同法案は、ビットコインを含むほとんどの暗号通貨を、証券ではなく商品として分類することにより、商品先物取引委員会の監督下に置くものだ。米証券取引委員会(SEC)は、バイデン政権下で業界を厳しく取り締まってきたが、この法案はその方向性を変えることになる。
支持派の議員らは、この法案は「デジタル資産に対する規制権限を明確にする」ものだと述べる。デジタル資産小委員会の委員長を務める共和党のフレンチ・ヒル議員は、この法案を「議会史上最も重要なデジタル資産関連法案」と呼び、ドナルド・トランプ前大統領もこの法案を支持していると、以前フォーブスに語っていた。
SECによる暗号資産業界に対する厳しい取り締まりは、バイデン政権に対するトランプの新たな攻撃材料となっている。トランプは、今月初めに開催した暗号資産のファン向けの夕食会で、「自分に投票した方がいい。さもなければバイデン政権による規制強化に直面する」と警告したと政治ニュースサイトのポリティコは報じていた。
SECのゲイリー・ゲンスラー委員長は22日に下院の法案に反対し、この法案は、暗号資産の発行者が自らの意思で仮想通貨を証券ではなく商品に分類できるようにするもので、SECの監督を逃れられるようになると主張した。また、SECがその分類を確認するための期間が60日間に制限されることに不満を表明した。
「法案で想定されている認証プロセスは、暗号資産分野のみならず、より広範な100兆ドルの資本市場においても、投資家保護を危険にさらす可能性がある」とゲンスラー委員長は主張した。
トランプの選挙キャンペーンは21日から暗号資産による政治献金の受付を開始し、支持者に対し「クリプト・アーミー(暗号資産軍)を築こう」と呼びかけた。
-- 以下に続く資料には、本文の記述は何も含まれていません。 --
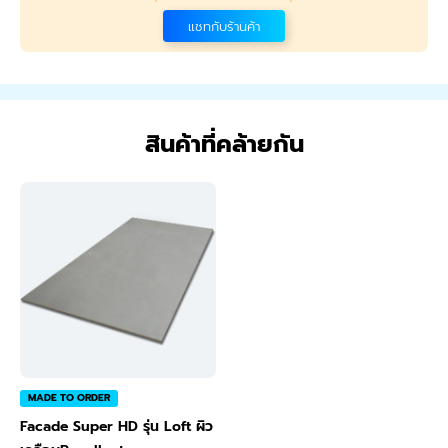
แชทกับร้านค้า
สินค้าที่คล้ายกัน
MADE TO ORDER
Facade Super HD รุ่น Loft ผิว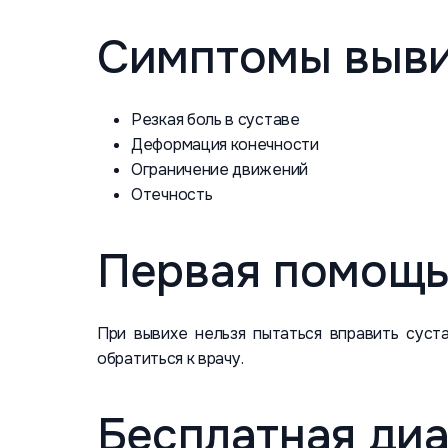
Симптомы выв
Резкая боль в суставе
Деформация конечности
Ограничение движений
Отечность
Первая помощь
При вывихе нельзя пытаться вправить сус
обратиться к врачу.
Бесплатная диа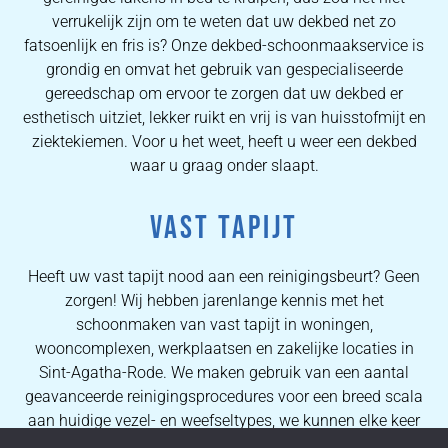
verrukelijk zijn om te weten dat uw dekbed net zo
fatsoenlijk en fris is? Onze dekbed-schoonmaakservice is
grondig en omvat het gebruik van gespecialiseerde
gereedschap om ervoor te zorgen dat uw dekbed er
esthetisch uitziet, lekker ruikt en vrij is van huisstofmijt en
ziektekiemen. Voor u het weet, heeft u weer een dekbed
waar u graag onder slaapt.
VAST TAPIJT
Heeft uw vast tapijt nood aan een reinigingsbeurt? Geen
zorgen! Wij hebben jarenlange kennis met het
schoonmaken van vast tapijt in woningen,
wooncomplexen, werkplaatsen en zakelijke locaties in
Sint-Agatha-Rode. We maken gebruik van een aantal
geavanceerde reinigingsprocedures voor een breed scala
aan huidige vezel- en weefseltypes, we kunnen elke keer
weer eersteklas resultaten verzekeren. Dankzij de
民主党が支配する上院でもこの法案が可決されるかどうかはまだ分からない。しかし、同法案を支持した8人の下院の民主党議員は21日のメモで、上院の同僚らに法案の支持を促した。さらに、16日には、チャック・シューマー上院院内総務を含む上院の民主党議員11人が、共和党と共にSECの暗号資産会計ルールである「SAB121」を覆す規則案に賛成票を投じていた。この決議は下院でも可決済みで、両院で成立したことになる。しかし、バイデン大統領は、この決議に拒否権を発動すると述べていた。
トランプは大統領在任中に暗号資産業界を批判し、2019年には「ビットコインやその他の暗号通貨は好きではない」と述べていた。しかし、近年はその姿勢を改め、自分の肖像を使ったNFTのトレーディングカードを発行したほか、3月のインタビューでは「ビットコインや暗号資産には多くの利用ケースがあり、現時点ではそれを人々から取り上げたいとは思わない」と発言していた。